Vom Wohnhaus sind es rund zwanzig Autominuten zur Fabrik. Auf dem Motorrad fahren Nilesh und seine Frau Chetna jeden Morgen zur Arbeit. Fabrikbesitzer und CEO von Purecotz ist Amit Narke, ein Unternehmer aus Mumbai. „Mein Chef ist ein guter Mensch“, erklärt Nilesh. „Obwohl ich keine umfassende Ausbildung habe, hat er mir die Verantwortung für die gesamte Abteilung übertragen.“ Auch sonst unterscheidet sich die Fabrik von anderen: „Alle sind sehr diszipliniert und die Gehälter werden pünktlich bezahlt. Das war bei meinem vorherigen Arbeitgeber anders“, erzählt er. Auch während der Pandemie wurden die Arbeiter*innen unterstützt.

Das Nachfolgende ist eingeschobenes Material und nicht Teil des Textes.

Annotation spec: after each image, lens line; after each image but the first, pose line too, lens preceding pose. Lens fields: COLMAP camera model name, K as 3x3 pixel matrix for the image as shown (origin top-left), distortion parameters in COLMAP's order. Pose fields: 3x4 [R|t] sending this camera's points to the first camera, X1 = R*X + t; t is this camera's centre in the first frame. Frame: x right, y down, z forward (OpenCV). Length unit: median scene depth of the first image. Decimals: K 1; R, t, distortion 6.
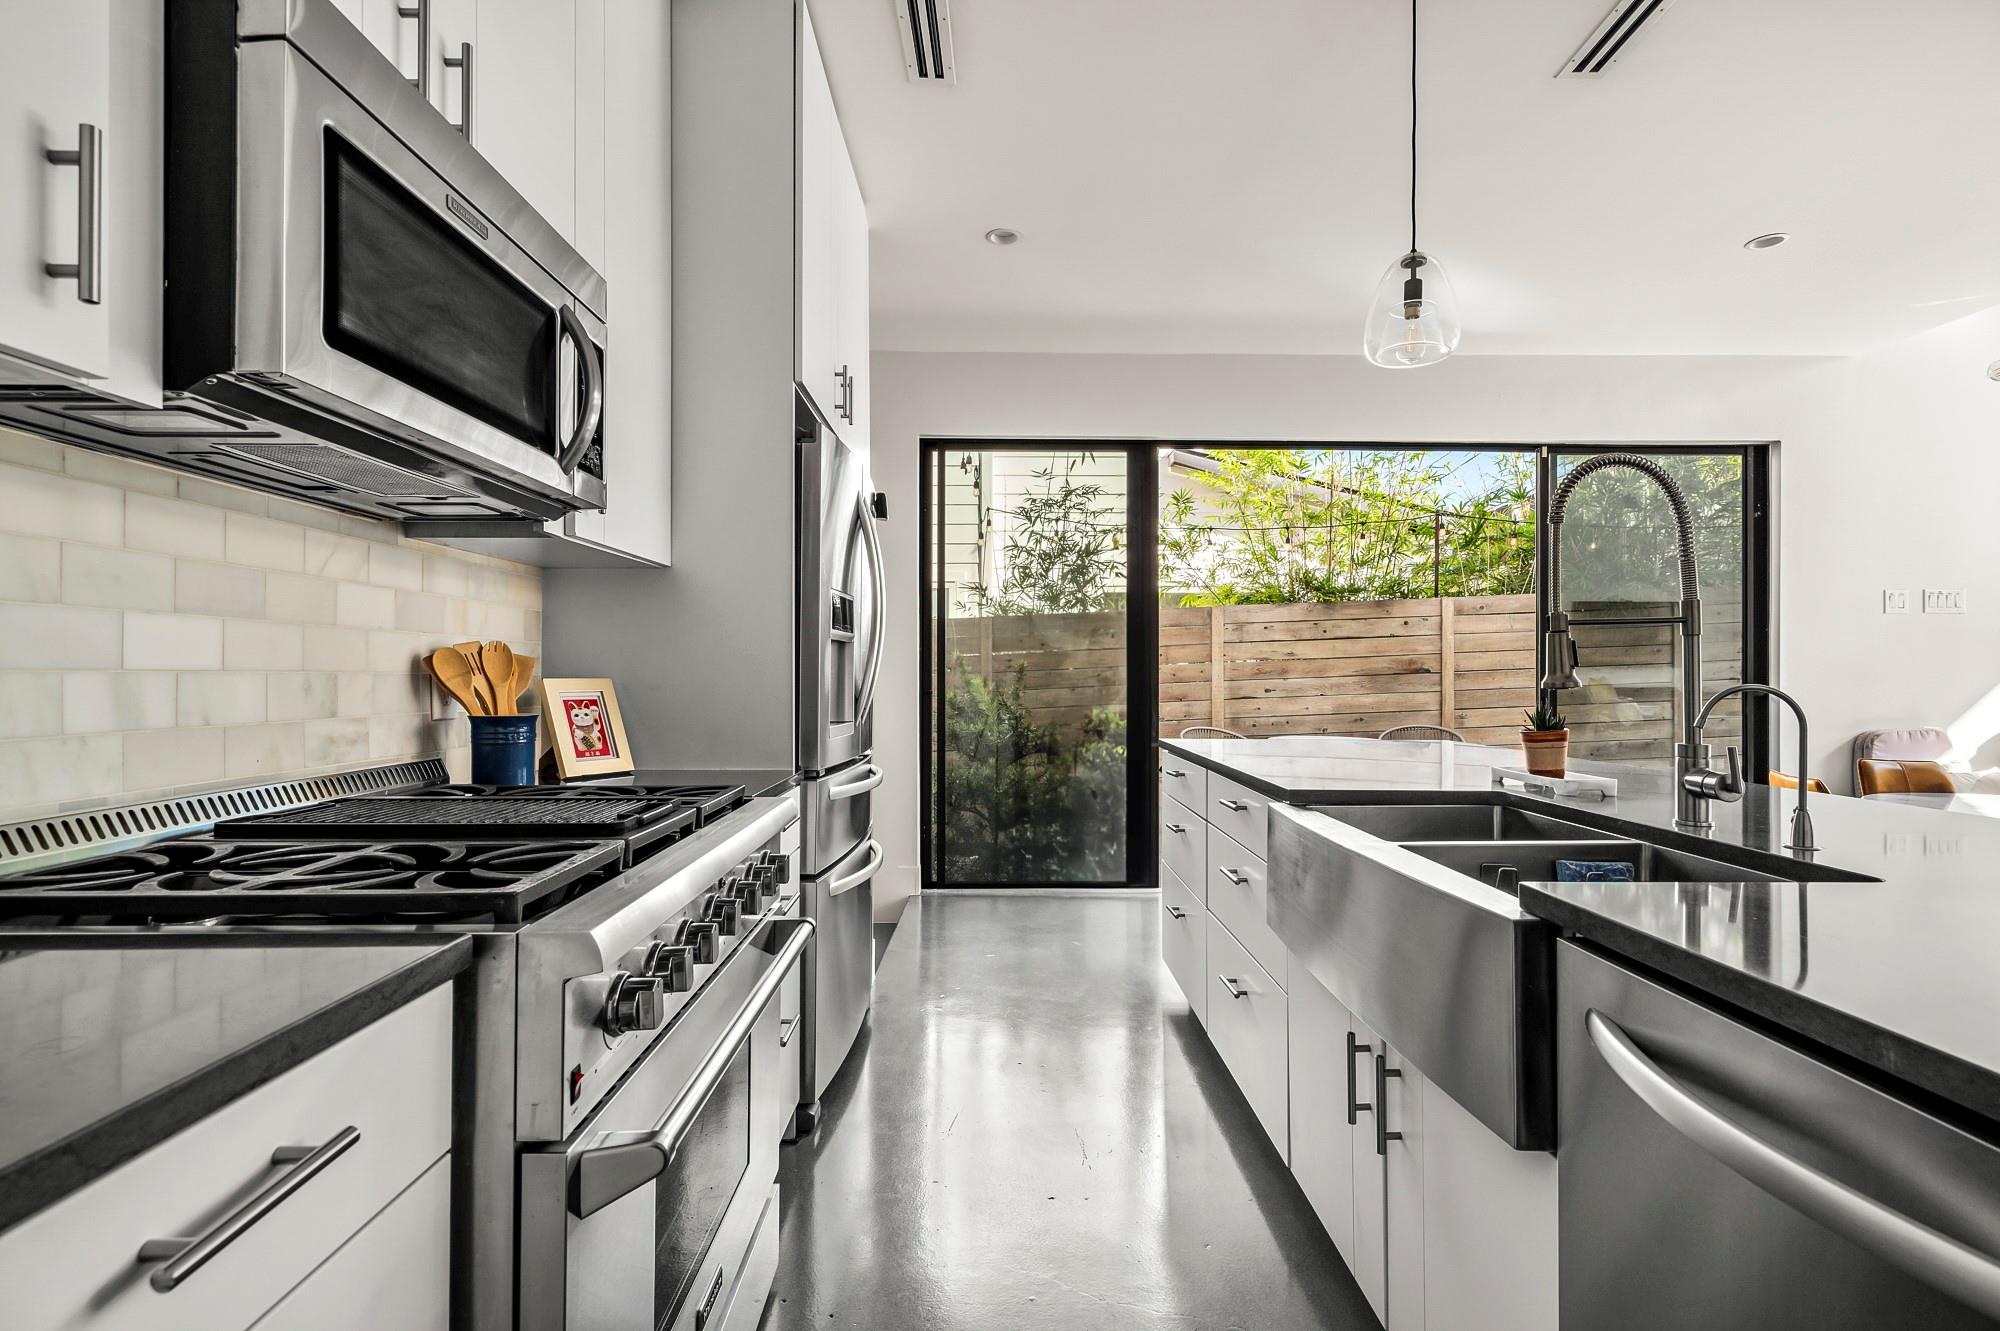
lens RADIAL K [[919.1, 0, 994.6], [0, 919.1, 660.0], [0, 0, 1]] dist [-0.000453, 0.001253]
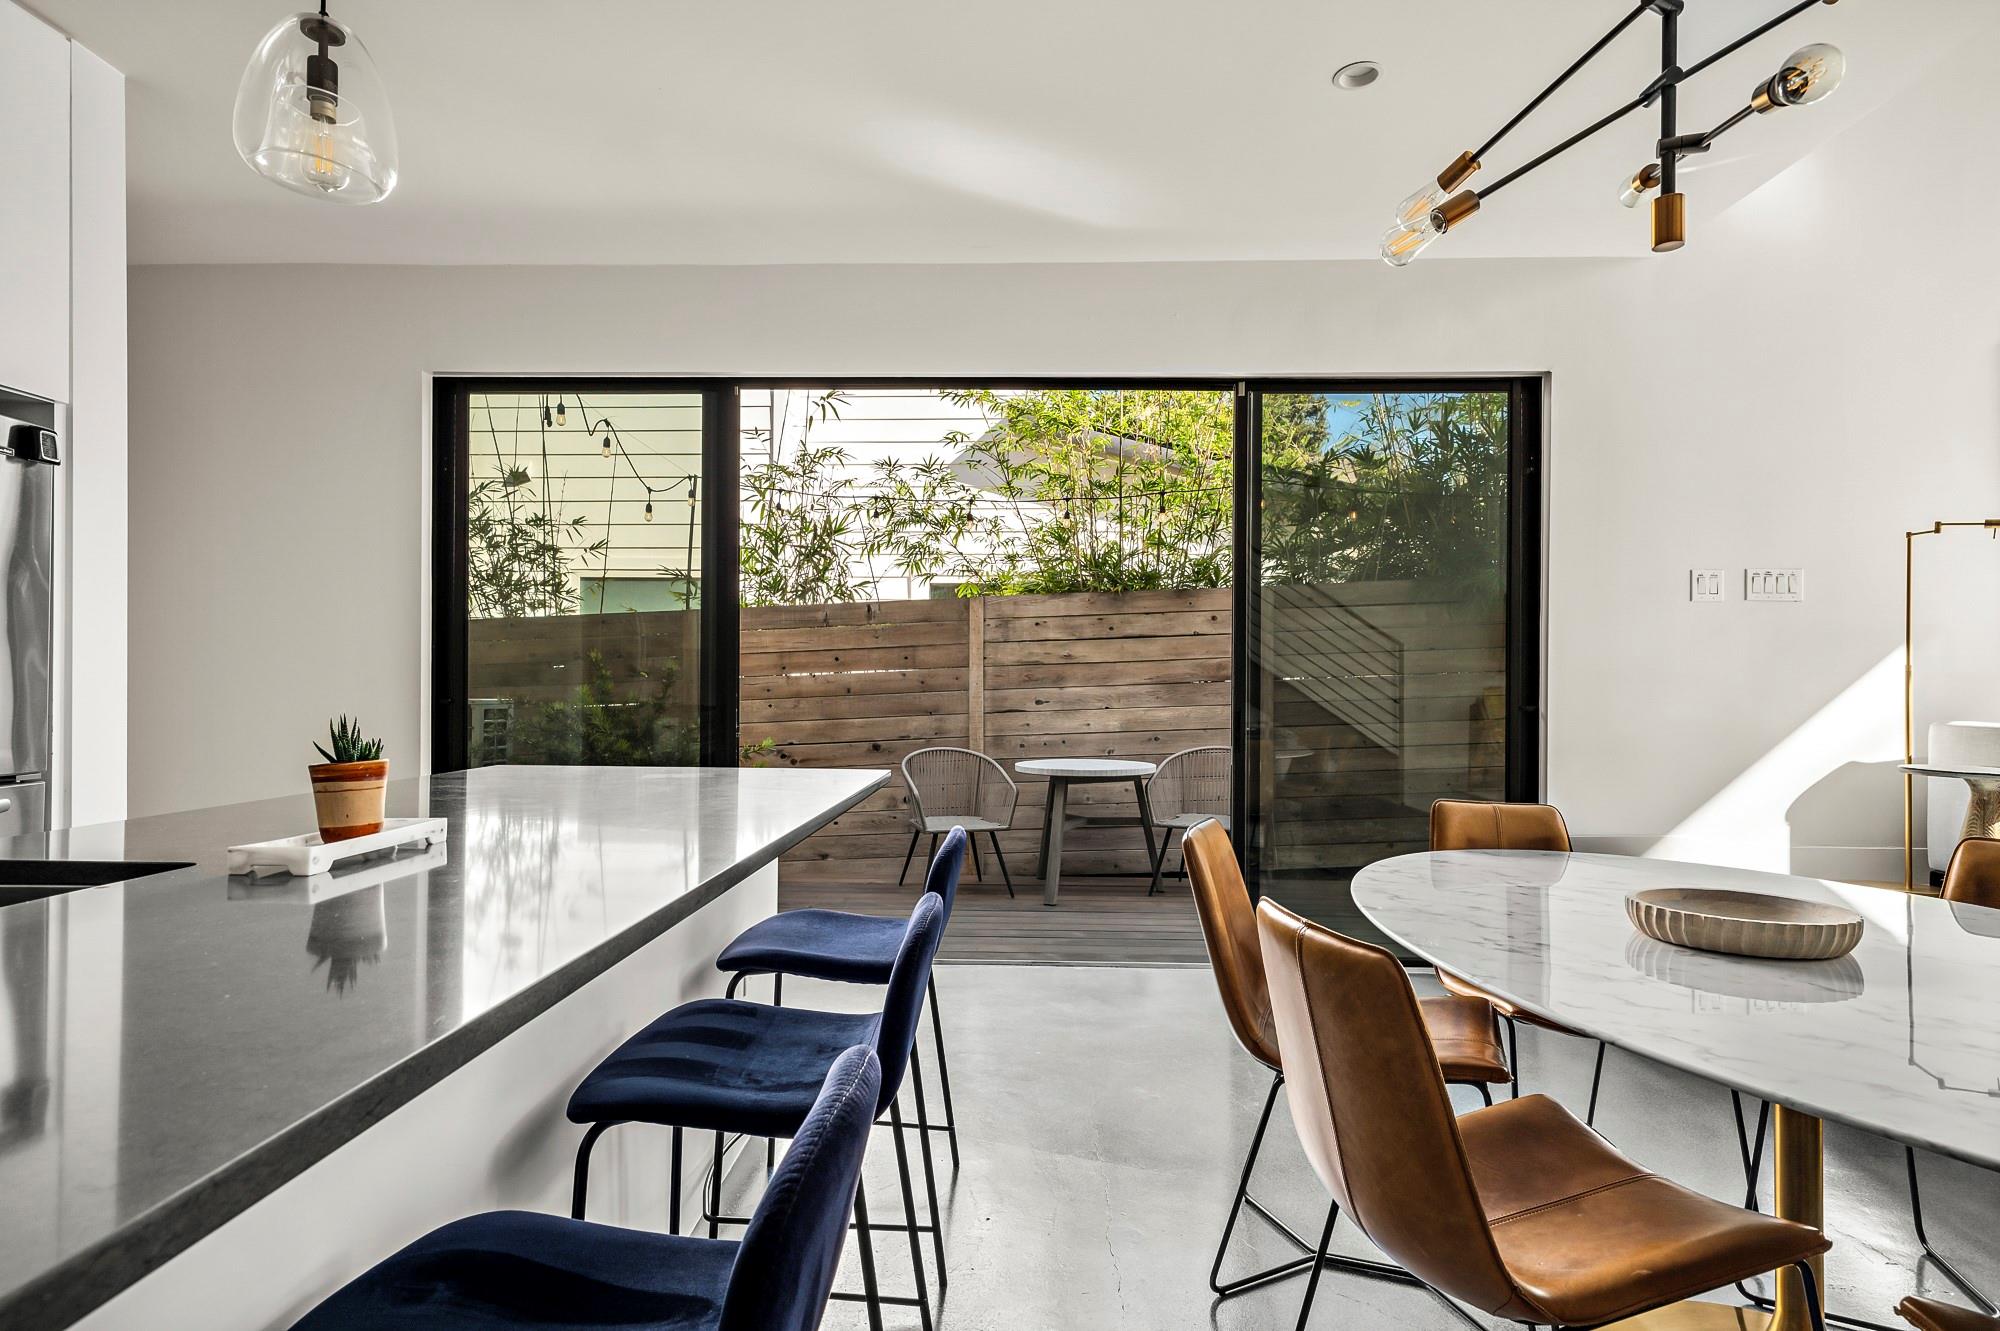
lens RADIAL K [[1050.1, 0, 1004.2], [0, 1050.1, 670.8], [0, 0, 1]] dist [0.007101, 0.000548]
pose [[0.999370, 0.002713, -0.035378, 0.430235], [-0.002611, 0.999992, 0.002925, 0.004889], [0.035386, -0.002830, 0.999370, 0.120873]]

Als die gesamte Fabrik für ein paar Tage schließen musste, erhielten sie weiterhin Geld.

Nilesh bei der Näharbeit. Bild: Ranita Roy

In vielen Teilen Indiens waren Arbeiter*innen während des Lockdowns auf sich allein gestellt. Dabei sind die Gehälter in der Textilbranche ohnehin gering, sodass ein Sparen für Notlagen in der Regel nicht möglich ist.

Nächstes Ziel: Existenzsichernde Löhne

Obwohl es in Indien gesetzlich geregelte Mindestlöhne gibt, sind viele Arbeiter*innen auf Überstunden angewiesen. Um die Gehaltsstruktur zu verbessern, arbeitet Purecotz mit Partnern wie Melawear und Fairtrade zusammen. Seit 2020 ist die Näherei nach dem Textilstandard zertifiziert, mit dem Fairtrade die Arbeitsbedingungen in der Textilindustrie verbessern will. Das bedeutet, Angestellte wie Nilesh werden stärker in Entscheidungsprozesse eingebunden und erhalten langfristig einen besseren Lohn, ein sogenanntes „Living Wage“. Dieses deckt nicht nur die Kosten für Lebensmittel und Miete, sondern ermöglicht Investitionen in Bildung oder Gesundheit sowie das Sparen für Notlagen.

Nilesh sammelt Holz in der Nähe seines Hauses. Bild: Ranita Roy

Ein notwendiger Schritt, findet Nilesh: „Ich mag meinen Job sehr, aber um etwas zur Seite legen zu können, müsste das Gehalt höher sein“, erzählt er. Ein Wunsch, der spätestens 2026 in Erfüllung gehen dürfte. Denn laut Fairtrade-Standard müssen alle Angestellten der Textilfabrik binnen sechs Jahren ein solches Gehalt erhalten – unabhängig von ihrer Tätigkeit.